▶ [PROMPT] An exact reproduction is required of the lines from the beginning of the entries through the line with "20,1,$1+$1,$8,$9,$2,$3,0*%", pictures excluded and nothing added.
----- GIVEN DATA
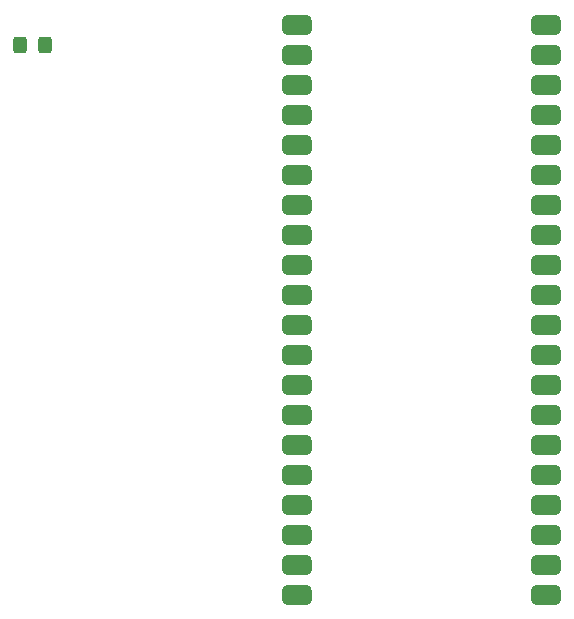
<source format=gbr>
%TF.GenerationSoftware,KiCad,Pcbnew,8.0.3*%
%TF.CreationDate,2024-06-26T22:05:55-03:00*%
%TF.ProjectId,PECDR,50454344-522e-46b6-9963-61645f706362,rev?*%
%TF.SameCoordinates,Original*%
%TF.FileFunction,Paste,Top*%
%TF.FilePolarity,Positive*%
%FSLAX46Y46*%
G04 Gerber Fmt 4.6, Leading zero omitted, Abs format (unit mm)*
G04 Created by KiCad (PCBNEW 8.0.3) date 2024-06-26 22:05:55*
%MOMM*%
%LPD*%
G01*
G04 APERTURE LIST*
G04 Aperture macros list*
%AMRoundRect*
0 Rectangle with rounded corners*
0 $1 Rounding radius*
0 $2 $3 $4 $5 $6 $7 $8 $9 X,Y pos of 4 corners*
0 Add a 4 corners polygon primitive as box body*
4,1,4,$2,$3,$4,$5,$6,$7,$8,$9,$2,$3,0*
0 Add four circle primitives for the rounded corners*
1,1,$1+$1,$2,$3*
1,1,$1+$1,$4,$5*
1,1,$1+$1,$6,$7*
1,1,$1+$1,$8,$9*
0 Add four rect primitives between the rounded corners*
20,1,$1+$1,$2,$3,$4,$5,0*
20,1,$1+$1,$4,$5,$6,$7,0*
20,1,$1+$1,$6,$7,$8,$9,0*
20,1,$1+$1,$8,$9,$2,$3,0*%
G04 Aperture macros list end*
%ADD10RoundRect,0.412500X-0.837500X-0.412500X0.837500X-0.412500X0.837500X0.412500X-0.837500X0.412500X0*%
%ADD11RoundRect,0.250000X-0.325000X-0.450000X0.325000X-0.450000X0.325000X0.450000X-0.325000X0.450000X0*%
G04 APERTURE END LIST*
D10*
%TO.C,U3*%
X60900000Y-55562944D03*
X60900000Y-58102944D03*
X60900000Y-60642944D03*
X60900000Y-63182944D03*
X60900000Y-65722944D03*
X60900000Y-68262944D03*
X60900000Y-70802944D03*
X60900000Y-73342944D03*
X60900000Y-75882944D03*
X60900000Y-78422944D03*
X60900000Y-80962944D03*
X60900000Y-83502944D03*
X60900000Y-86042944D03*
X60900000Y-88582944D03*
X60900000Y-91122944D03*
X60900000Y-93662944D03*
X60900000Y-96202944D03*
X60900000Y-98742944D03*
X60900000Y-101282944D03*
X60900000Y-103822944D03*
X81982000Y-103822944D03*
X81982000Y-101282944D03*
X81982000Y-98742944D03*
X81982000Y-96202944D03*
X81982000Y-93662944D03*
X81982000Y-91122944D03*
X81982000Y-88582944D03*
X81982000Y-86042944D03*
X81982000Y-83502944D03*
X81982000Y-80962944D03*
X81982000Y-78422944D03*
X81982000Y-75882944D03*
X81982000Y-73342944D03*
X81982000Y-70802944D03*
X81982000Y-68262944D03*
X81982000Y-65722944D03*
X81982000Y-63182944D03*
X81982000Y-60642944D03*
X81982000Y-58102944D03*
X81982000Y-55562944D03*
%TD*%
D11*
%TO.C,D10*%
X37475000Y-57302944D03*
X39525000Y-57302944D03*
%TD*%
M02*

</source>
----------
▶ [ANSWER AREA]
<source format=gbr>
%TF.GenerationSoftware,KiCad,Pcbnew,8.0.3*%
%TF.CreationDate,2024-06-26T22:05:55-03:00*%
%TF.ProjectId,PECDR,50454344-522e-46b6-9963-61645f706362,rev?*%
%TF.SameCoordinates,Original*%
%TF.FileFunction,Paste,Top*%
%TF.FilePolarity,Positive*%
%FSLAX46Y46*%
G04 Gerber Fmt 4.6, Leading zero omitted, Abs format (unit mm)*
G04 Created by KiCad (PCBNEW 8.0.3) date 2024-06-26 22:05:55*
%MOMM*%
%LPD*%
G01*
G04 APERTURE LIST*
G04 Aperture macros list*
%AMRoundRect*
0 Rectangle with rounded corners*
0 $1 Rounding radius*
0 $2 $3 $4 $5 $6 $7 $8 $9 X,Y pos of 4 corners*
0 Add a 4 corners polygon primitive as box body*
4,1,4,$2,$3,$4,$5,$6,$7,$8,$9,$2,$3,0*
0 Add four circle primitives for the rounded corners*
1,1,$1+$1,$2,$3*
1,1,$1+$1,$4,$5*
1,1,$1+$1,$6,$7*
1,1,$1+$1,$8,$9*
0 Add four rect primitives between the rounded corners*
20,1,$1+$1,$2,$3,$4,$5,0*
20,1,$1+$1,$4,$5,$6,$7,0*
20,1,$1+$1,$6,$7,$8,$9,0*
20,1,$1+$1,$8,$9,$2,$3,0*%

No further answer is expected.